> **Written instruction A**:
Answer these questions from the news article on Saddam's treatment of the Kurds:
(i) Which newspaper carried the report?
(ii) For how many months was Ferhad Mohammed Karim tortured in an Iraqi jail?
(iii) What papers did he refuse to sign before being thrown out of Kirkuk?
> **Written instruction B**: Carry on the news article about Saddam's repression of the Kurds, starting right after its final sentence.

Saddam
'cleansing' of Kurds continues
Daily
Telegraph
May
24, 2002
On
the day that President Bush called for action against Iraq, Amberin Zaman
reports from Northern Iraq on Saddam's repression of the Kurds.
'Not
Bush, not Blair, only the Almighty Allah can punish Saddam in the way he
deserves," said the Kurdish ambulance driver, shielding his only good eye
from the Iraqi sun. "I hope it will be very slow and very painful."
Ferhad
Mohammed Karim, 50, lost his left eye after enduring seven months of non-stop
torture by Saddam's security forces in an Iraqi jail.
Mr
Karim was thrown out of Iraq's main oil-producing northern province, Kirkuk,
in February after refusing to sign papers identifying himself as an Arab.

Part of a data file
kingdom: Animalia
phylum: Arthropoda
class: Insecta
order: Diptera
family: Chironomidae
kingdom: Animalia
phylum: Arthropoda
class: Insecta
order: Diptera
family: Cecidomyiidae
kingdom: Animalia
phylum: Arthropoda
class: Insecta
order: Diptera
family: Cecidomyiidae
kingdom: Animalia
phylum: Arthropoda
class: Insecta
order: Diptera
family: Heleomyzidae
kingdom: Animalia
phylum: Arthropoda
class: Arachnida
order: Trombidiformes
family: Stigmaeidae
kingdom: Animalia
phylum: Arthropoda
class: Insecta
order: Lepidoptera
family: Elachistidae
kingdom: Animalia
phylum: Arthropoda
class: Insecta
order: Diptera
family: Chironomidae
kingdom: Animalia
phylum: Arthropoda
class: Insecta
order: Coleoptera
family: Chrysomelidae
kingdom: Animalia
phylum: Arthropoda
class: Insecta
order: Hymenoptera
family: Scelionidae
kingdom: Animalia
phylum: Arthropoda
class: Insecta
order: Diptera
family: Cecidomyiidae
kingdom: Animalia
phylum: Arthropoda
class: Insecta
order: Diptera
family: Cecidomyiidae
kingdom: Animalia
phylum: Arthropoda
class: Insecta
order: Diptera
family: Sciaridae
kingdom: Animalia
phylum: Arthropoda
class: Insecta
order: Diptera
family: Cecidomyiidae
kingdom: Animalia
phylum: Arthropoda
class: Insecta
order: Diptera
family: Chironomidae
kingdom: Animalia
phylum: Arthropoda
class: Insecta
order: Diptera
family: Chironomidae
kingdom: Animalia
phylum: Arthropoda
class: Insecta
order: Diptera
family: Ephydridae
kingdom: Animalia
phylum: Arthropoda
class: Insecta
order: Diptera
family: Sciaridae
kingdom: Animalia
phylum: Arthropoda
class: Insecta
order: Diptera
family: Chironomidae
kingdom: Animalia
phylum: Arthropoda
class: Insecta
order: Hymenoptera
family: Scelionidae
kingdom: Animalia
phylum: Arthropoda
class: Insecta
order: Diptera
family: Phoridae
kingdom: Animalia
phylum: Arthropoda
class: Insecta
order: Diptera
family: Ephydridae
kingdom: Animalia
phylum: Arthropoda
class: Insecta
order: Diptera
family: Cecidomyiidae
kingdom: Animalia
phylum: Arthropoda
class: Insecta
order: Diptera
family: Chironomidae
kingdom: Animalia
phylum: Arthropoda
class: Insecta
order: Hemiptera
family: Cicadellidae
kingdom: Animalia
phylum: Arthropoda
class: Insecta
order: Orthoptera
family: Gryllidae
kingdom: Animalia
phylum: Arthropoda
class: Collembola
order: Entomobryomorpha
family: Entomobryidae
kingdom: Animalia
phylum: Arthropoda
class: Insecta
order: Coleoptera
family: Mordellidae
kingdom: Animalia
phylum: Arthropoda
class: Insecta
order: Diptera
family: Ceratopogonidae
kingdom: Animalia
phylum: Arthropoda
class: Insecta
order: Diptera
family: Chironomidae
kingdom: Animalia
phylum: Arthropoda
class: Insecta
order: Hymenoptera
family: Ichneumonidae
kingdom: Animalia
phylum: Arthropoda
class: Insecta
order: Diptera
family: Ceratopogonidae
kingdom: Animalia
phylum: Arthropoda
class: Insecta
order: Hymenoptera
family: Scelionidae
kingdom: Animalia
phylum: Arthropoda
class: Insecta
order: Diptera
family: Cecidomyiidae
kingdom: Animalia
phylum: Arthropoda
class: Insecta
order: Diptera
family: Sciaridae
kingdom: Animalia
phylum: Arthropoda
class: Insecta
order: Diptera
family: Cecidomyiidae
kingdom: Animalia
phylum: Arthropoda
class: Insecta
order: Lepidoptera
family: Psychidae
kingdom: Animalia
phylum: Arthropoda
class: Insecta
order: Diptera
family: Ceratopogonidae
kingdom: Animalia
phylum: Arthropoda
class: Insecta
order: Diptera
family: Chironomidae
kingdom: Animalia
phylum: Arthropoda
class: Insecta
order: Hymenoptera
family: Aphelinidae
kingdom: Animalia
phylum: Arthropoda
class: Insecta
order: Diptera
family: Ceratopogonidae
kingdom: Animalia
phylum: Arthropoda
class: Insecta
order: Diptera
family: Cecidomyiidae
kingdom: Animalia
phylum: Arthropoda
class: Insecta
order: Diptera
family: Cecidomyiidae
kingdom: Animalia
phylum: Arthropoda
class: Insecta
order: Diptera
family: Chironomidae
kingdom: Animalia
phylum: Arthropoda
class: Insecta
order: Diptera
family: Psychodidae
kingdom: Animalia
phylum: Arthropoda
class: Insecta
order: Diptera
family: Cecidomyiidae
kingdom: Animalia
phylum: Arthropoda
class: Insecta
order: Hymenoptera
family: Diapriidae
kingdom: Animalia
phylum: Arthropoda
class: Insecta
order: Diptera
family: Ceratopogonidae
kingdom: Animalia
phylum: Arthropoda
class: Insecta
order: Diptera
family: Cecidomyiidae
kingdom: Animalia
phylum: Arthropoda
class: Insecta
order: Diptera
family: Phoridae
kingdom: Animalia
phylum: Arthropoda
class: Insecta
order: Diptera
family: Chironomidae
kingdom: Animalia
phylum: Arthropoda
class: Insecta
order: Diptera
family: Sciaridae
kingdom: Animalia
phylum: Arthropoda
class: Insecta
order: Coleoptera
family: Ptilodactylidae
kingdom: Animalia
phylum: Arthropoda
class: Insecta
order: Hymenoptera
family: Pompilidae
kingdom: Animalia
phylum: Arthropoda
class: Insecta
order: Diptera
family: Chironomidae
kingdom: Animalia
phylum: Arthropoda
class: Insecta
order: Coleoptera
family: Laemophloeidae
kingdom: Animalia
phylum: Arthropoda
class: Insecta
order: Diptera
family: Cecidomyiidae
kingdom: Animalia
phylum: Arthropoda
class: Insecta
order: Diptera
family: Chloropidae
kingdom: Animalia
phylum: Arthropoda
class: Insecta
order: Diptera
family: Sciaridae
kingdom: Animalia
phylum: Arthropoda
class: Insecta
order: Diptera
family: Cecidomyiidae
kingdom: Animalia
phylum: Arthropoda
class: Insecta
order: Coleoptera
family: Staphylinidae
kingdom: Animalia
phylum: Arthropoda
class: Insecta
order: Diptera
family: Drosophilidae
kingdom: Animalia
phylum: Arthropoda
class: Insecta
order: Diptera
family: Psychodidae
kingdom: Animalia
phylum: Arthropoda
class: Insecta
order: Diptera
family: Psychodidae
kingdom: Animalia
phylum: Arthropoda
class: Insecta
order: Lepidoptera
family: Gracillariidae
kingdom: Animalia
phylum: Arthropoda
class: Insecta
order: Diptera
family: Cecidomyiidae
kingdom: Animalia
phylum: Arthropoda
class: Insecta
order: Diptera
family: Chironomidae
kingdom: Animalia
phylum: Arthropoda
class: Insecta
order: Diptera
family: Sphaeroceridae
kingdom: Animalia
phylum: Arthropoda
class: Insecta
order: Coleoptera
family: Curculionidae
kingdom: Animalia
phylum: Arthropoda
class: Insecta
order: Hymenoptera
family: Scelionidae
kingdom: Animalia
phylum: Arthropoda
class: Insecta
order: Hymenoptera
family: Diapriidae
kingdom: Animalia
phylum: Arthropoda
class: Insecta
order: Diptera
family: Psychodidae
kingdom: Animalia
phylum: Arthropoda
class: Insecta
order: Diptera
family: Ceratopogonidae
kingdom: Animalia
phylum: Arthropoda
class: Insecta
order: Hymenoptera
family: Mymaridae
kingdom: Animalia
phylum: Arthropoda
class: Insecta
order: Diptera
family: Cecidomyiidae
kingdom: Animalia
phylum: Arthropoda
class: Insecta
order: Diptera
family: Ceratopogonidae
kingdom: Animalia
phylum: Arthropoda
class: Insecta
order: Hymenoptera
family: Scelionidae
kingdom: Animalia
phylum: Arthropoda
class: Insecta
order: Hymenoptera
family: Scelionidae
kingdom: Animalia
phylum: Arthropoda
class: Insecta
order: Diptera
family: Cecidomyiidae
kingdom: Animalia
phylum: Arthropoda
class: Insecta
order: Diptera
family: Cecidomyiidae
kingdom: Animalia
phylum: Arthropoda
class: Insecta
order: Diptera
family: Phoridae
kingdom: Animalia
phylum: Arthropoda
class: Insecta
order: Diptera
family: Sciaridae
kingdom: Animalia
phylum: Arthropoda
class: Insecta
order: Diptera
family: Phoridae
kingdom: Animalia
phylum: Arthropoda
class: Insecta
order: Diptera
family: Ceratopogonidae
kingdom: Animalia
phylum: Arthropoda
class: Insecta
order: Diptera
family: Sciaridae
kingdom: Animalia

> **Right answer A**:
(i) The Daily Telegraph
(ii) Seven months
(iii) Papers identifying himself as an Arab

> **Right answer B**:
"They
beat me, they starved me, they threatened to kill my children and finally
blinded me, but I refused," said Mr Karim. "I was born a Kurd and will
die a Kurd."
Like
hundreds of other Iraqi Kurdish refugees sheltering in the Bardakahraman
camp on the outskirts of the Kurdish-controlled city of Sulaymaniyah, Mr
Karim is among the most recent victims of Saddam's decades-long "Arabisation"
campaign.
The
Iraqi leader's aim is to ethnically cleanse all non-Arabs from Kirkuk,
where the majority of Iraq's vast oil reserves are extracted, and in so
doing crush any putative attempt by Kurds and a Turkic-speaking minority
known as the Turcomens to claim the region for their own.
That
is what the Iraqi Kurds tried to do during their failed rebellion against
the dictator at the end of the Gulf war. Thousands of Kurds perished after
the American-led coalition failed to protect them from advancing Iraqi
troops and helicopter gunships, having encouraged them to rise up against
Saddam.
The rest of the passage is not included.